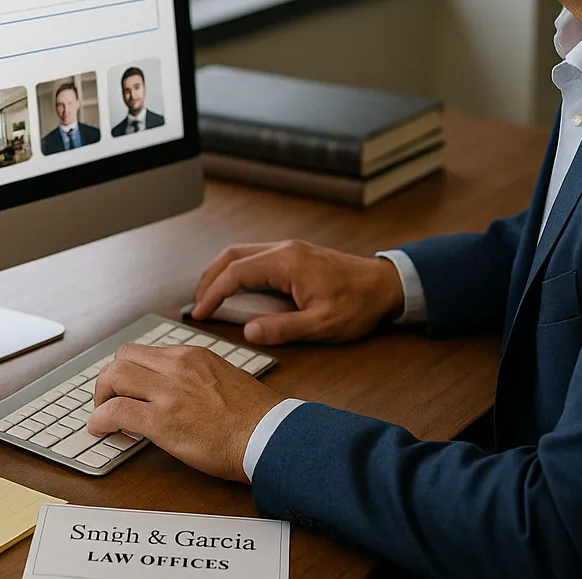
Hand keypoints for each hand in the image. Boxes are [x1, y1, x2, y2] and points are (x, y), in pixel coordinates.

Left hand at [88, 344, 281, 482]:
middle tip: (108, 398)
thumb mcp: (225, 379)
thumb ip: (197, 378)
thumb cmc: (256, 416)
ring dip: (101, 396)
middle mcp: (177, 366)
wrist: (269, 437)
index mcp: (193, 356)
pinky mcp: (162, 421)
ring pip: (114, 377)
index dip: (128, 370)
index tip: (124, 385)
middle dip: (108, 379)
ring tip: (101, 414)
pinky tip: (100, 429)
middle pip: (122, 358)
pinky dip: (100, 420)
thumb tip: (178, 392)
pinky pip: (116, 412)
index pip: (145, 352)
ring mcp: (168, 392)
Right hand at [190, 240, 404, 345]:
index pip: (236, 273)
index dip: (213, 293)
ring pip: (242, 252)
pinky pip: (255, 256)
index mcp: (287, 263)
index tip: (200, 313)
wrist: (385, 285)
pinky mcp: (295, 254)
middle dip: (209, 278)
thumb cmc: (358, 304)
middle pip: (232, 255)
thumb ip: (283, 328)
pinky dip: (237, 269)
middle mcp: (284, 249)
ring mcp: (289, 249)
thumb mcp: (322, 324)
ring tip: (210, 296)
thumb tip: (248, 332)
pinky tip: (236, 287)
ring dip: (221, 271)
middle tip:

________

• _Your objective_: This exercise requires the lines of the entries containing the string "pinky".

• _Your response_:
pinky mcp: (162, 421)
pinky tip: (100, 429)
pinky dip: (100, 420)
pinky pip: (116, 412)
pinky pip: (255, 256)
pinky mcp: (295, 254)
pinky dip: (237, 269)
pinky tip: (236, 287)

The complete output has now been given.